Source data:
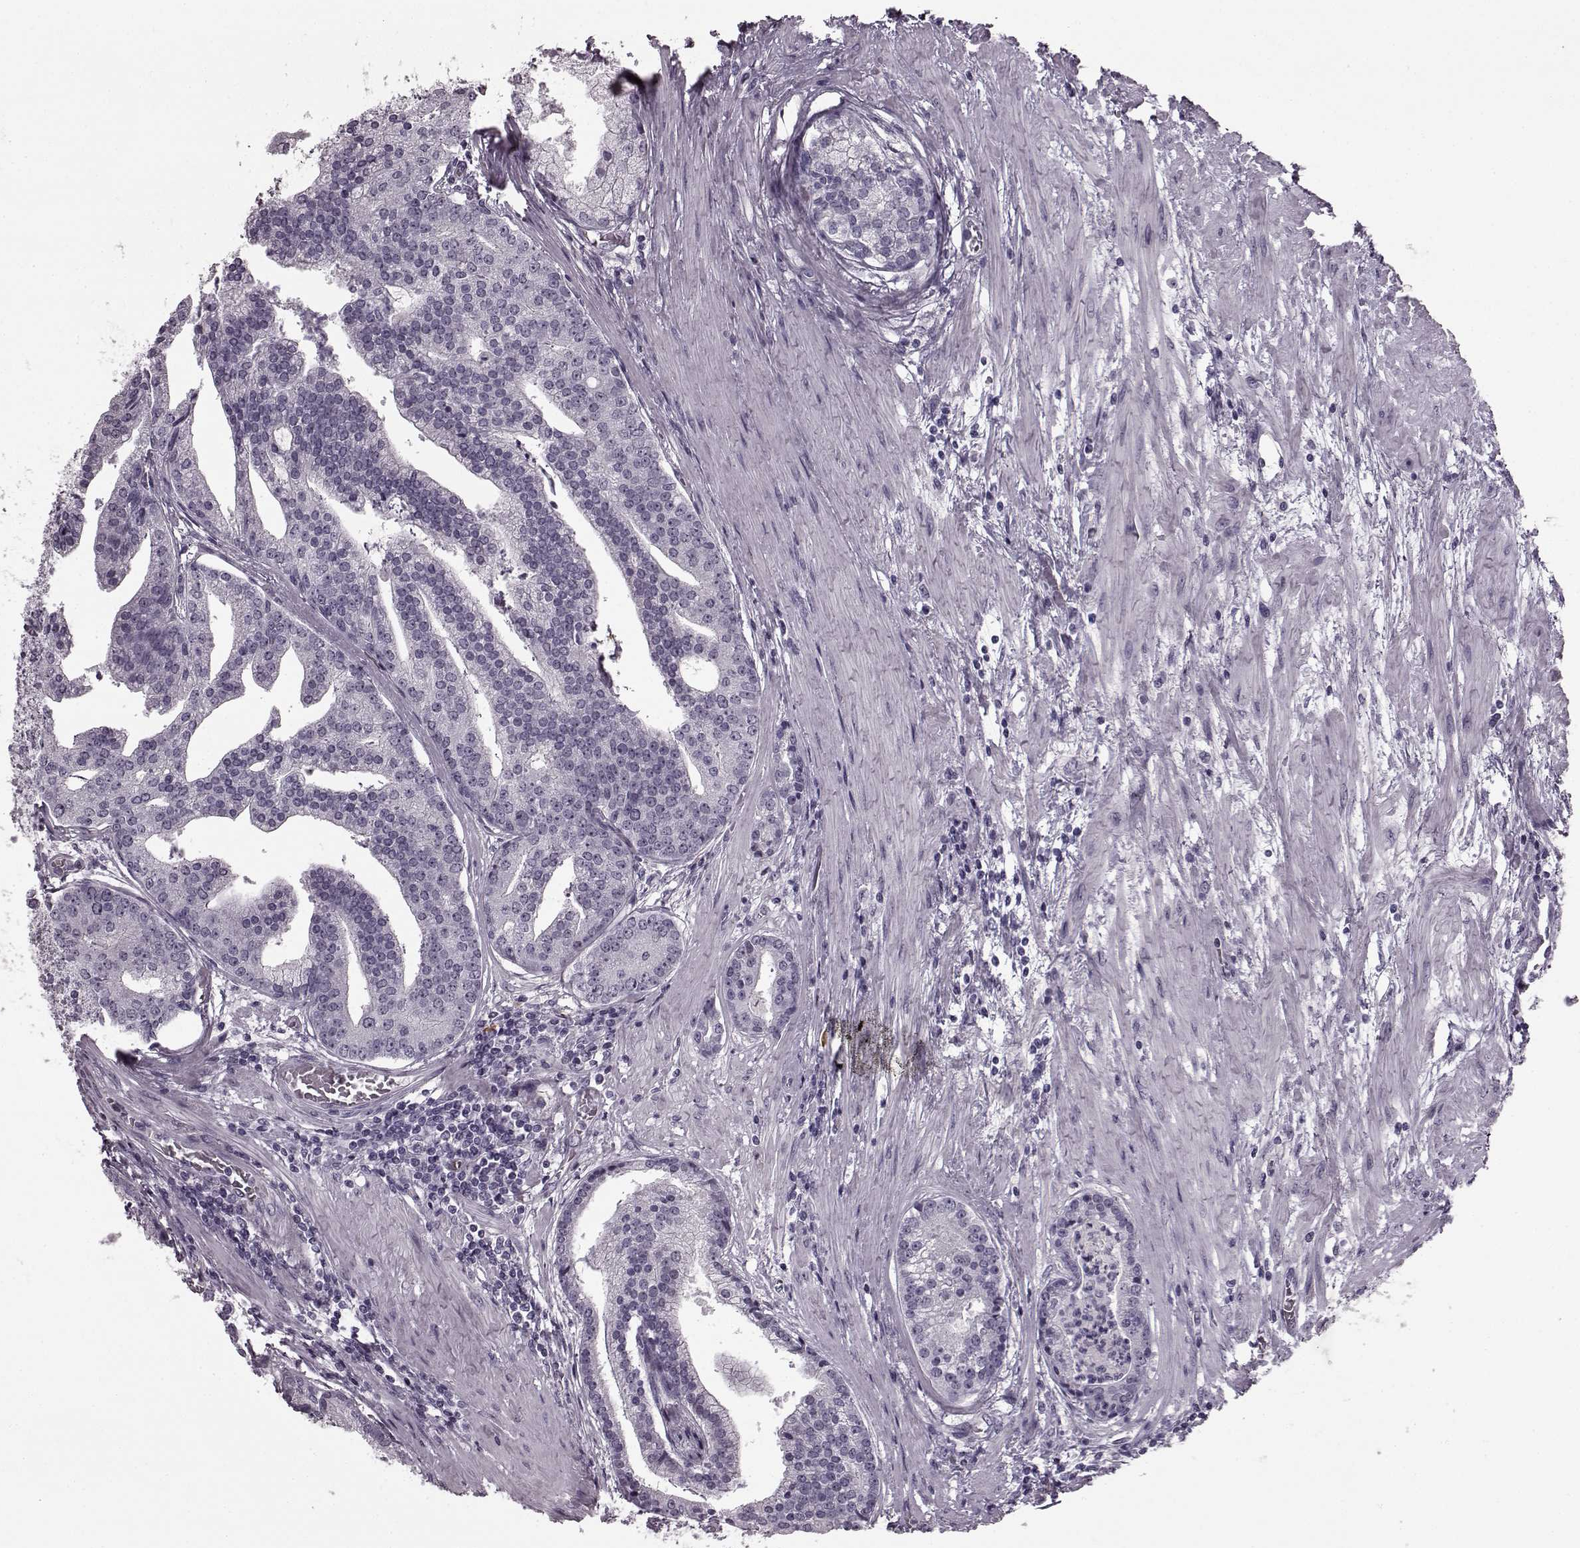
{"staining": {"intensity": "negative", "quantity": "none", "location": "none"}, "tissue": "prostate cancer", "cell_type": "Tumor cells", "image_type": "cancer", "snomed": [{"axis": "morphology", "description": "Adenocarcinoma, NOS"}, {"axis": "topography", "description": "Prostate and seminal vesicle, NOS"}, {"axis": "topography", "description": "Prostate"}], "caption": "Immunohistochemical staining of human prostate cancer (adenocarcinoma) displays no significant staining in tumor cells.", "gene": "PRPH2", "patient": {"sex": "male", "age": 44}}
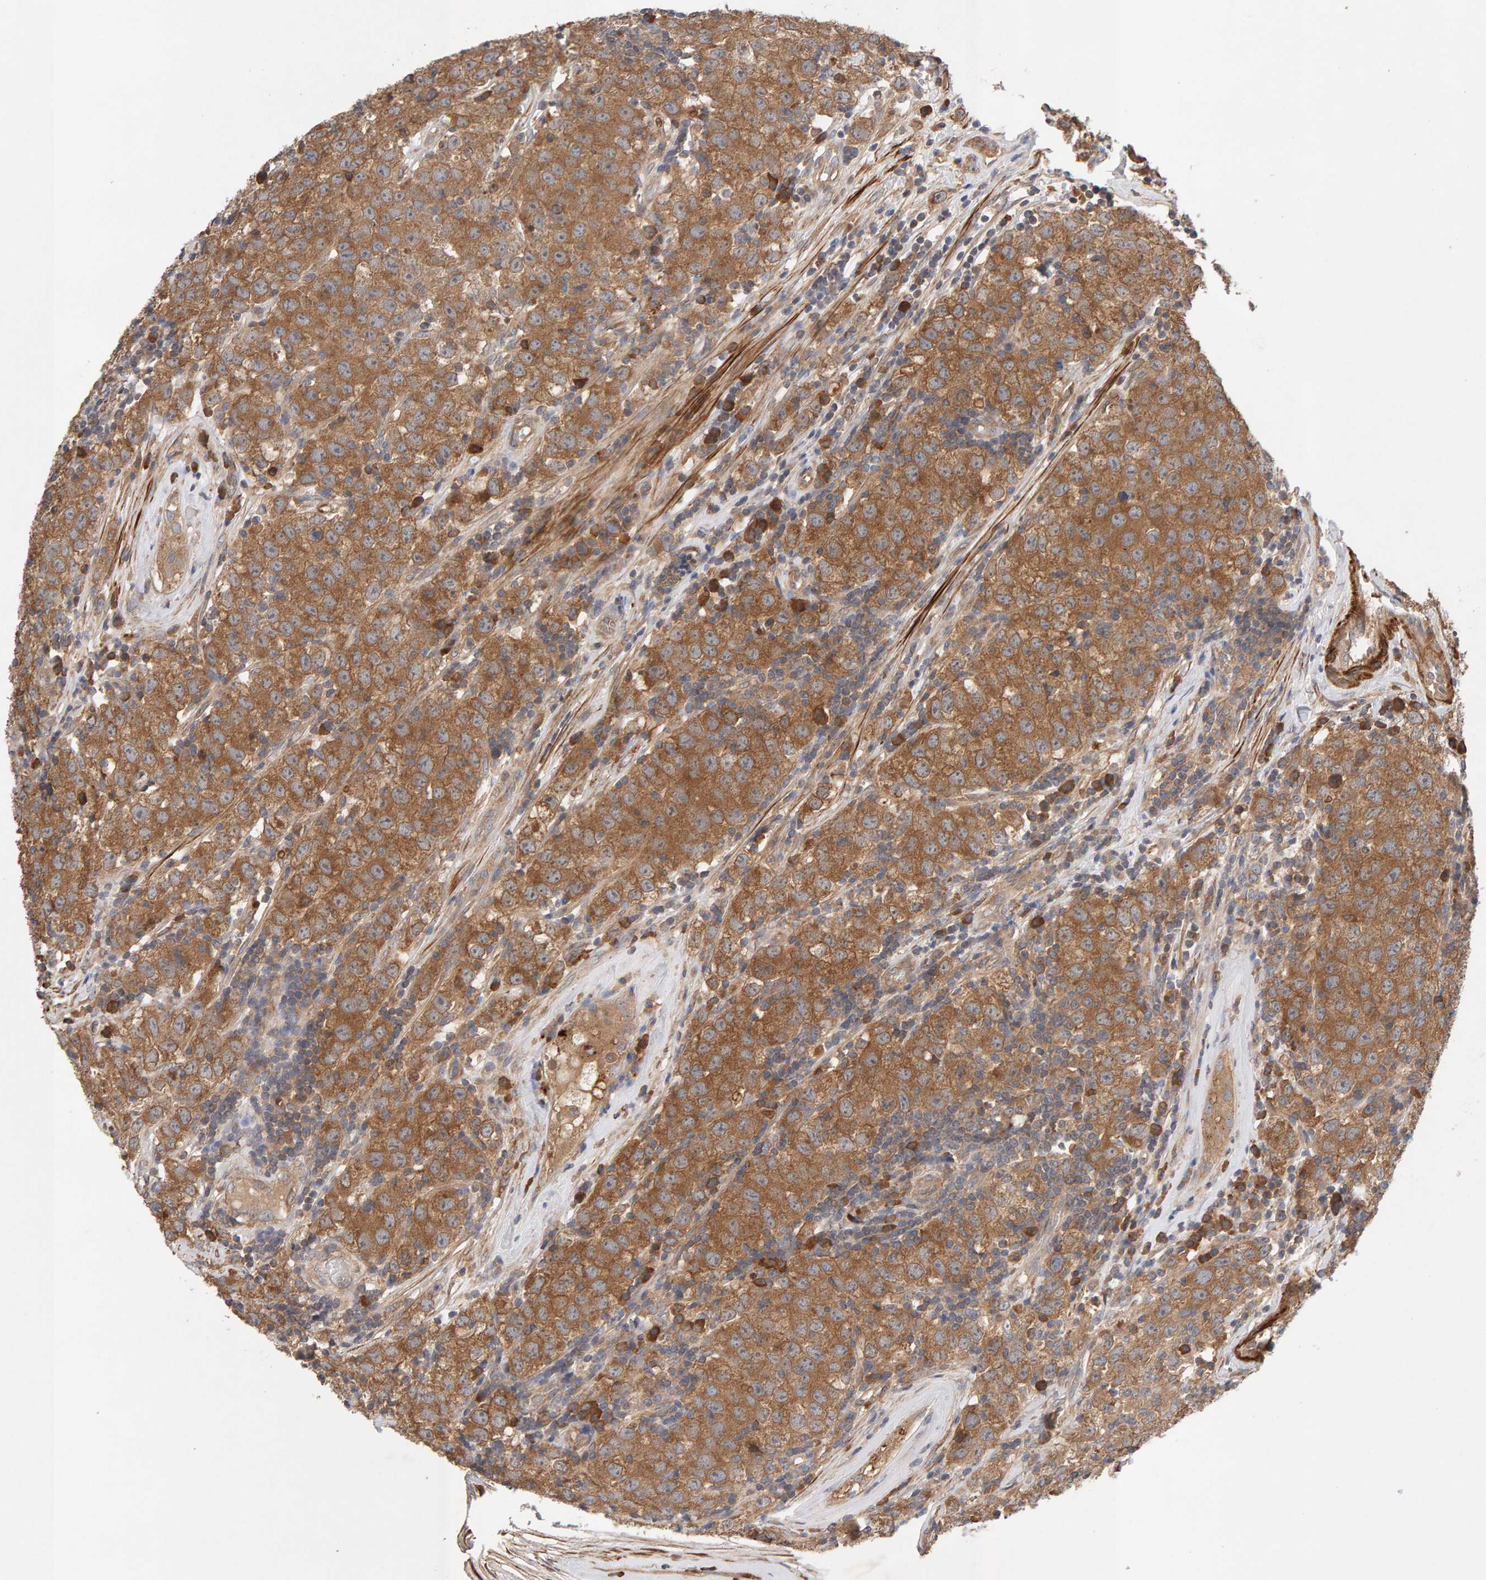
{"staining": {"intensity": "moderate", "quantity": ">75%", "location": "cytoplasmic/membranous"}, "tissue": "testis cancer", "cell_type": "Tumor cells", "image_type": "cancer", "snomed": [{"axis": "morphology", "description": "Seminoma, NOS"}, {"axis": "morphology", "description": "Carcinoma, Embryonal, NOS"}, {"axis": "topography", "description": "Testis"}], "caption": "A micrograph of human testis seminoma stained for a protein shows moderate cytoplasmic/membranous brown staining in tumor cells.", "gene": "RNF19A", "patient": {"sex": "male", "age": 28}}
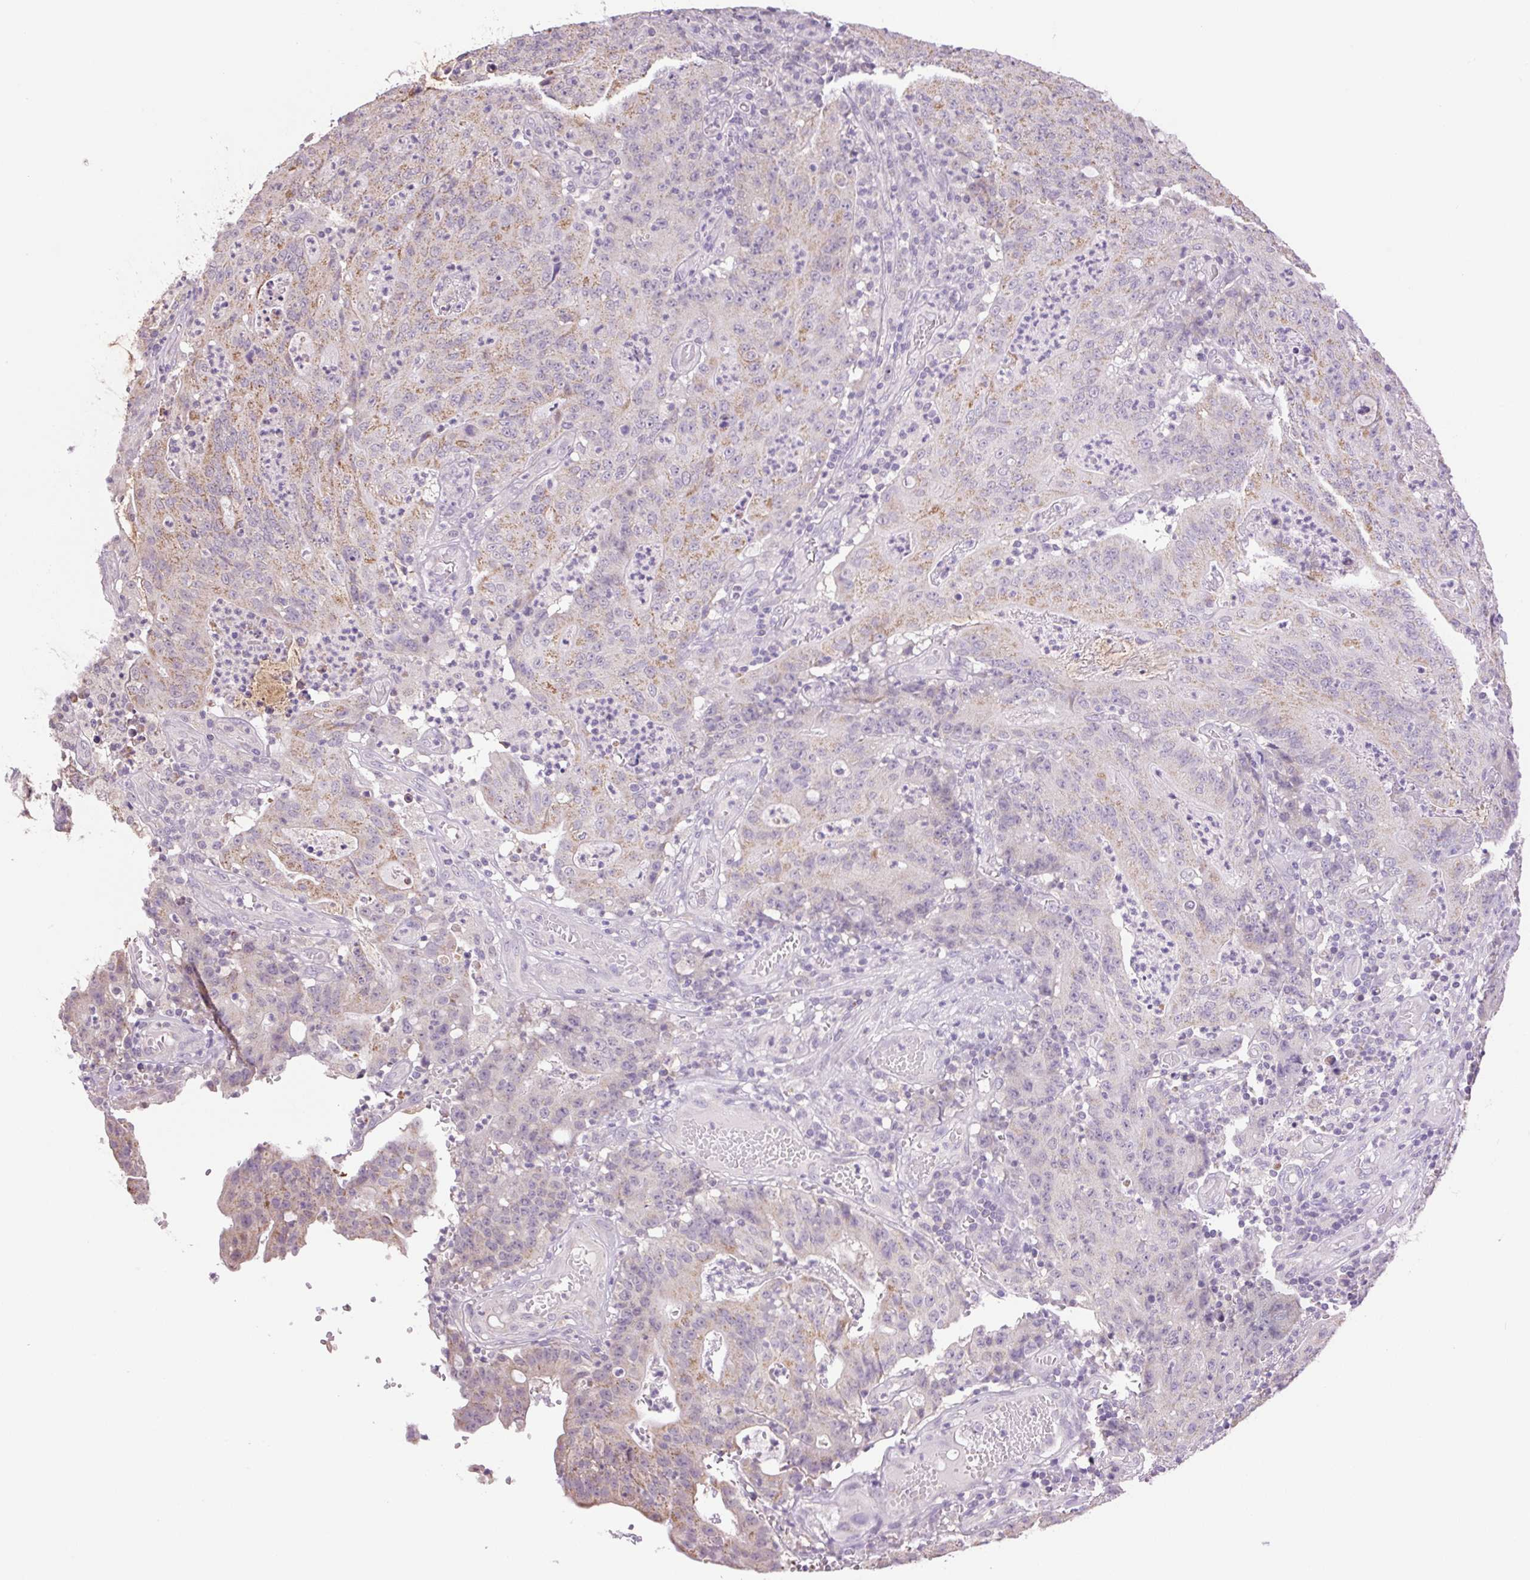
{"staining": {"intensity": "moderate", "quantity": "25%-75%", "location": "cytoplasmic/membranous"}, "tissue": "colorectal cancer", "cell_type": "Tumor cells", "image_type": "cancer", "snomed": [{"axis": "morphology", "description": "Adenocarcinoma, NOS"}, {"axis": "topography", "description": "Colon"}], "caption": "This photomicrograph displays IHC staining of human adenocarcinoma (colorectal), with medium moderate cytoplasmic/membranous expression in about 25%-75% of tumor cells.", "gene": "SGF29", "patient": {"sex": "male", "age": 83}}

Work required: Return the data exactly. Do not carry over any images.

Response area:
{"staining": {"intensity": "negative", "quantity": "none", "location": "none"}, "tissue": "prostate cancer", "cell_type": "Tumor cells", "image_type": "cancer", "snomed": [{"axis": "morphology", "description": "Adenocarcinoma, NOS"}, {"axis": "topography", "description": "Prostate and seminal vesicle, NOS"}, {"axis": "topography", "description": "Prostate"}], "caption": "Immunohistochemical staining of human prostate cancer (adenocarcinoma) displays no significant staining in tumor cells.", "gene": "PRPH2", "patient": {"sex": "male", "age": 44}}
{"staining": {"intensity": "moderate", "quantity": ">75%", "location": "cytoplasmic/membranous"}, "tissue": "testis cancer", "cell_type": "Tumor cells", "image_type": "cancer", "snomed": [{"axis": "morphology", "description": "Seminoma, NOS"}, {"axis": "morphology", "description": "Carcinoma, Embryonal, NOS"}, {"axis": "topography", "description": "Testis"}], "caption": "A micrograph of human testis seminoma stained for a protein shows moderate cytoplasmic/membranous brown staining in tumor cells.", "gene": "RNF19A", "patient": {"sex": "male", "age": 28}}
{"staining": {"intensity": "moderate", "quantity": "25%-75%", "location": "cytoplasmic/membranous"}, "tissue": "colorectal cancer", "cell_type": "Tumor cells", "image_type": "cancer", "snomed": [{"axis": "morphology", "description": "Adenocarcinoma, NOS"}, {"axis": "topography", "description": "Colon"}], "caption": "This photomicrograph displays IHC staining of human adenocarcinoma (colorectal), with medium moderate cytoplasmic/membranous expression in about 25%-75% of tumor cells.", "gene": "SGF29", "patient": {"sex": "male", "age": 83}}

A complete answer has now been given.